* LIST OF TASKS
• A. List the distinct usernames of everyone who posted in the Lionel 2671 W tender thread.
• B. From the Lionel 2671 W tender thread, write out the passage starting at "Thanks for the" and ending at "mismatched after production.", word for word.

* TEXT
# Lionel 2671 W tender, for what engine?



## Traintrader64 (Aug 13, 2009)

I have a 2671w tender, the 12 wheeled one. I obtained it as a group purchase from a guy who got them new.

The question I have is that it came with a 2020. I searched and it seems that that tender came with a 671. The 2020 I have is the first release, the bulb smoke generator. Could that have been shipped with the 2671w tender?

My other thought was that maybe he had a 671 and got the tenders mixed up.

My thought is that I'd like to have the original tender for this engine.

Thanks,
TT64


----------



## eljefe (Jun 11, 2011)

Have you seen these pages? They describe various changes over the 2020 production runs and the tenders that came with the locomotives.

http://www.tandem-associates.com/lionel/lionel_trains_2020_loco.htm

http://www.postwarlionel.com/cgi-bin/postwar?ITEM=2020


----------



## Big Ed (Jun 16, 2009)

Traintrader64 said:


> I have a 2671w tender, the 12 wheeled one. I obtained it as a group purchase from a guy who got them new.
> 
> The question I have is that it came with a 2020. I searched and it seems that that tender came with a 671. The 2020 I have is the first release, the bulb smoke generator. Could that have been shipped with the 2671w tender?
> 
> ...


The 671 & the 2020 are identical locos except for the numbers.

That tender came with the 671

http://www.tandem-associates.com/lionel/lionel_trains_671_loco.htm


2020 came with 2020W or a 2466WX

http://www.tandem-associates.com/lionel/lionel_trains_2020_loco.htm


----------



## T-Man (May 16, 2008)

Any question on a tender match up is here. The best thing is to print it or save it to your hard drive. The link is in the 2nd post on the O Scale Looking for information.


----------



## Traintrader64 (Aug 13, 2009)

Thanks for the information. I've viewed Tandem and Associates pages maybe a thousand times. It's a great site. I guess the tender just got mismatched after production.

Thanks again,
TT64


----------



## BigAl56 (Dec 14, 2011)

The 2671 with it's 6-wheel trucks is one of the more desirable tenders to have and my personal favorite. It was usually found behind a Lionel 671, 681, 682 turban locomotive but it was also used with other locomotives. Your 2020 was sold with O27 sets but is identical to the O gage 671.


----------

(Stored entries)
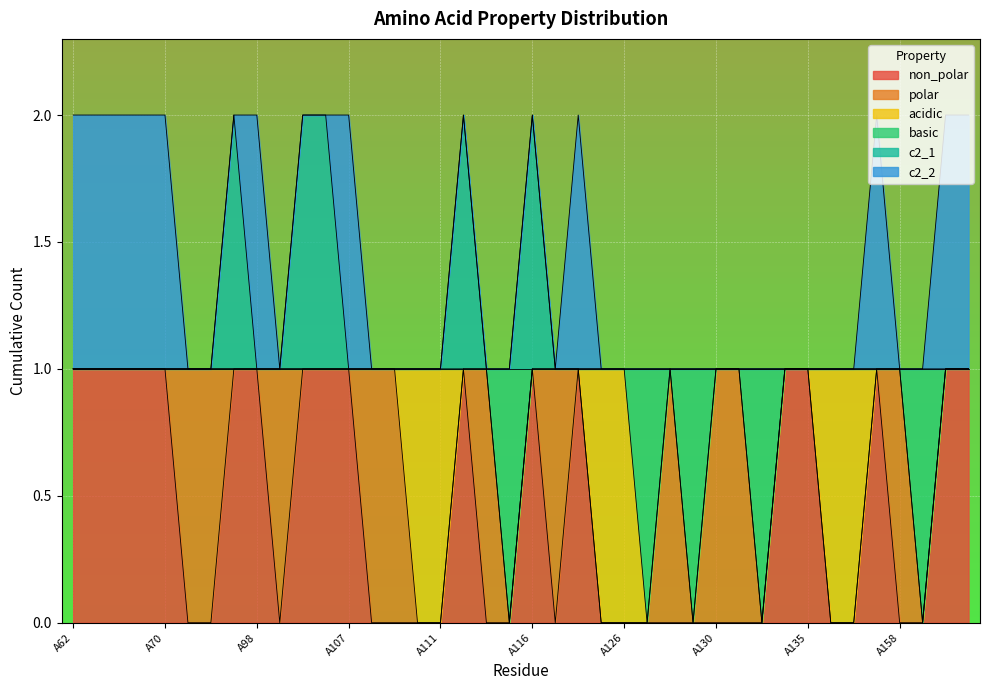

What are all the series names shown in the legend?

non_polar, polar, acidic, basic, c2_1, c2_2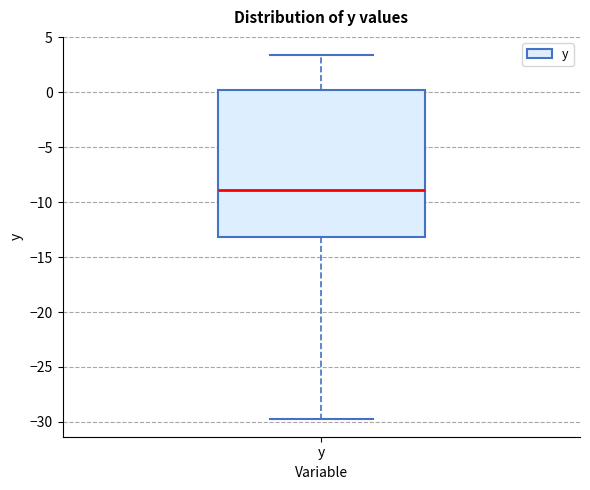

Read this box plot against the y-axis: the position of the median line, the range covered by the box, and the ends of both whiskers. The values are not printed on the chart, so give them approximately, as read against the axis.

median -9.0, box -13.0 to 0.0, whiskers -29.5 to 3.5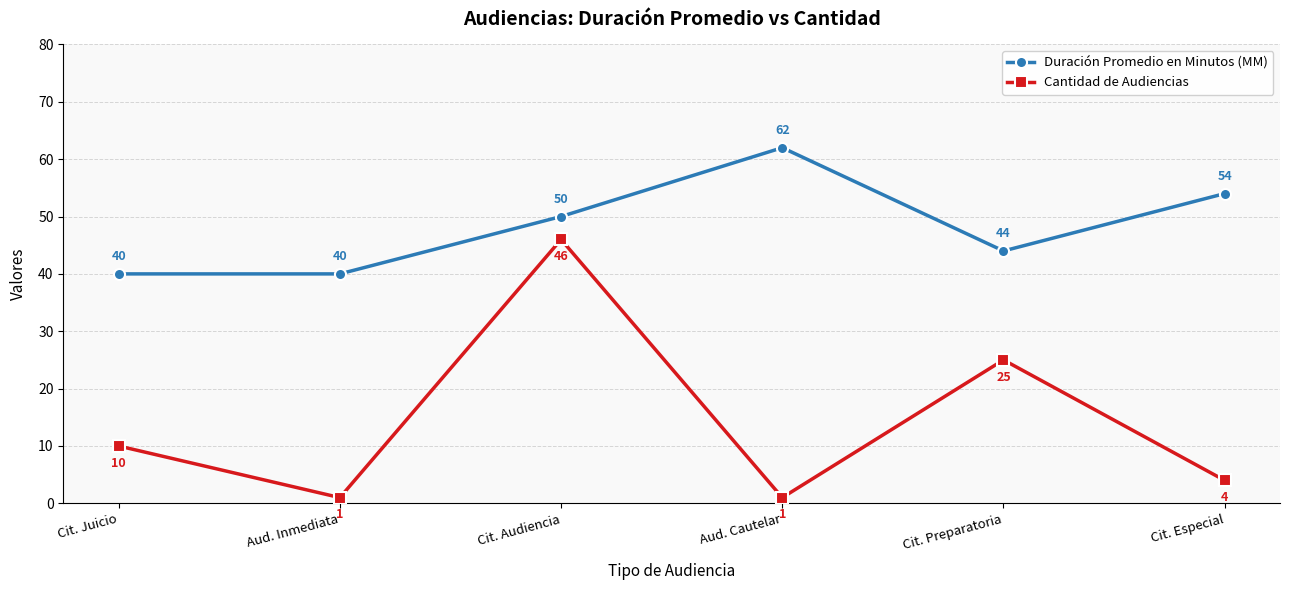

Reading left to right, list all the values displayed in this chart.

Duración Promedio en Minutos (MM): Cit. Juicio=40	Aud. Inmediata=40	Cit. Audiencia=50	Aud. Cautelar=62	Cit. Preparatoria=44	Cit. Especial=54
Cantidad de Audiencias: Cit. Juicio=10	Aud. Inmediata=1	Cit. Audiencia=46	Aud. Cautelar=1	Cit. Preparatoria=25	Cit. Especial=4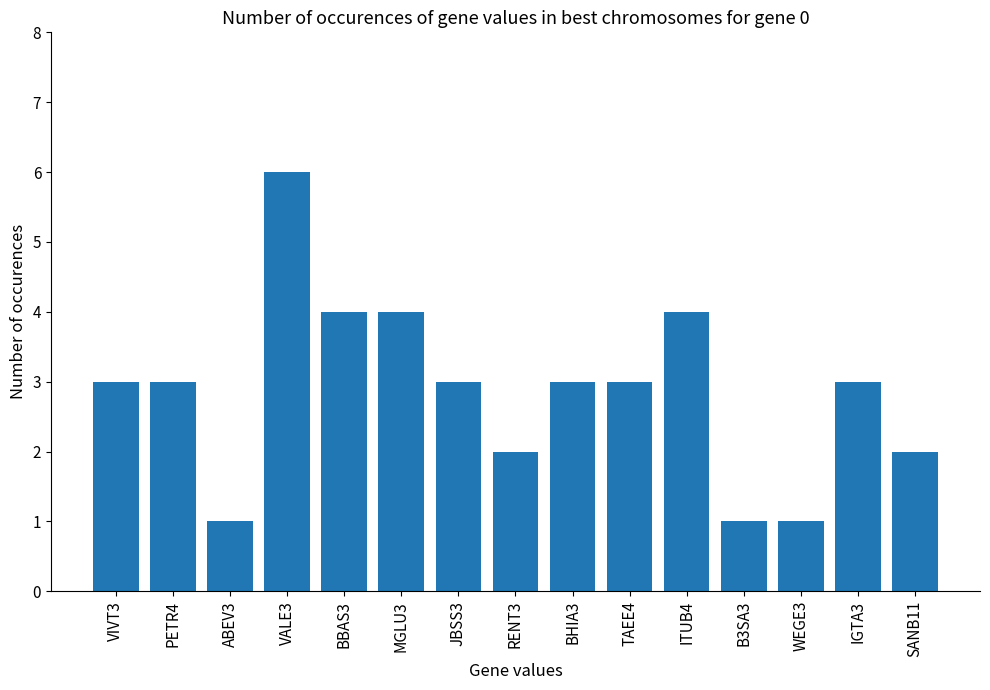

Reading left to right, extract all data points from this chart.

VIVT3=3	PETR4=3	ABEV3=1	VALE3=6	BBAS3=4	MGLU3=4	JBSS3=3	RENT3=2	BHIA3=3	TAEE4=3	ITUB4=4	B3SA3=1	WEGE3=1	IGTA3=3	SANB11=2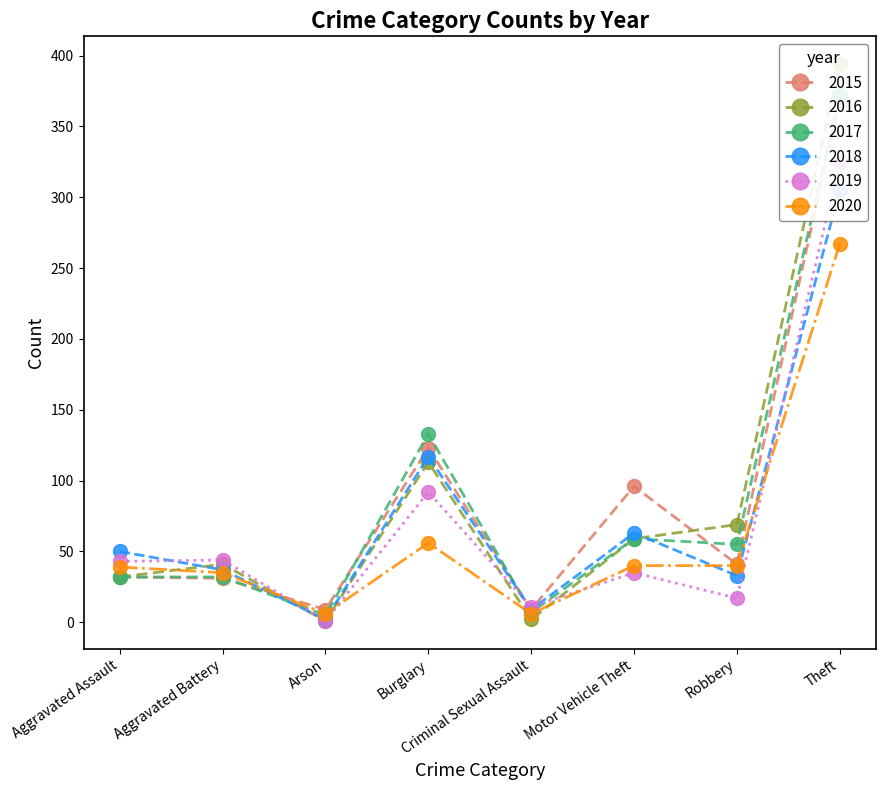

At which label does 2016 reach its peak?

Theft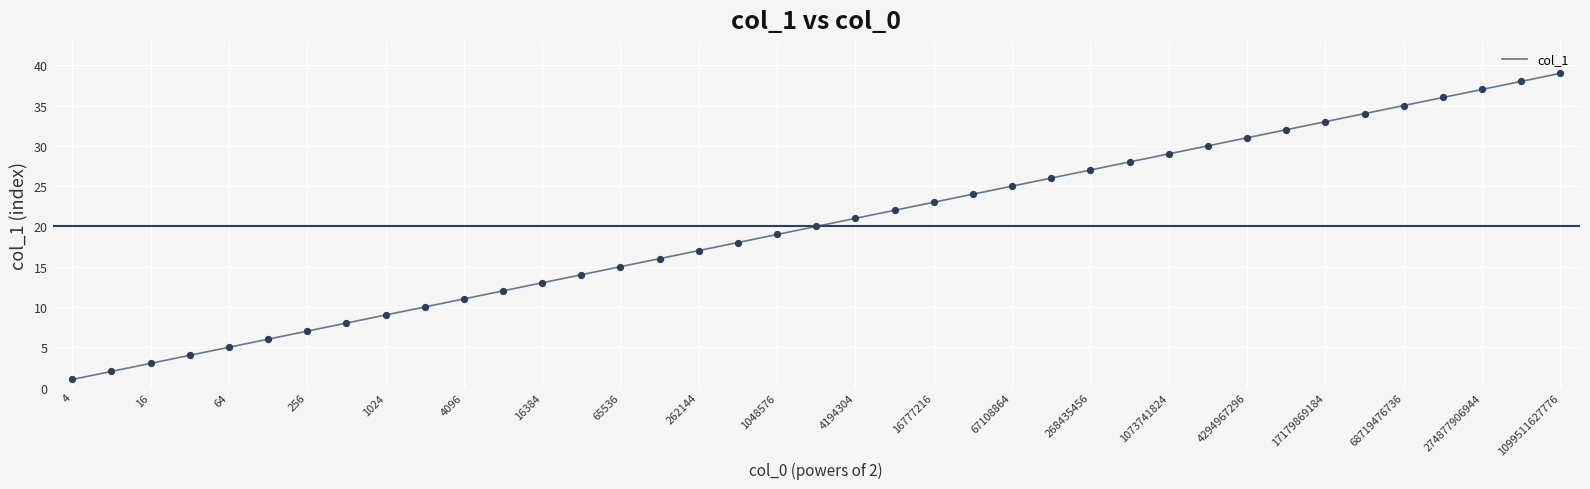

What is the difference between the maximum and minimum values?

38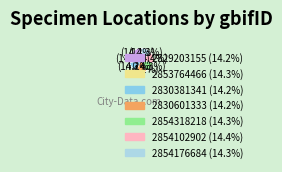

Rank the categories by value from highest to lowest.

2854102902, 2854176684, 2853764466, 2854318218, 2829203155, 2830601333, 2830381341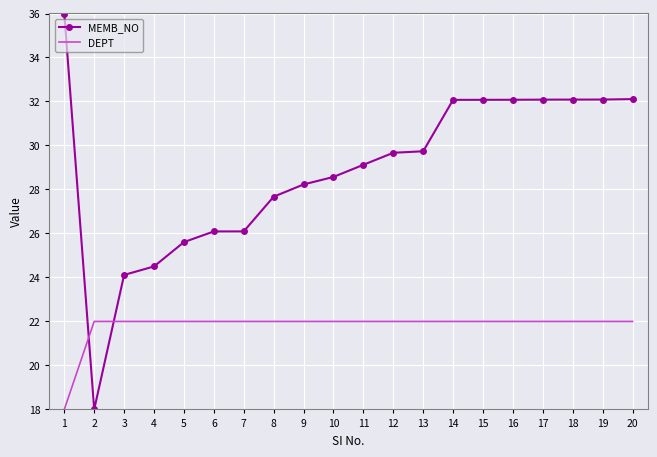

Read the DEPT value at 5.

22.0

* ANSWER SET
• A. Traintrader64, eljefe, Big Ed, T-Man, BigAl56

• B.
Thanks for the information. I've viewed Tandem and Associates pages maybe a thousand times. It's a great site. I guess the tender just got mismatched after production.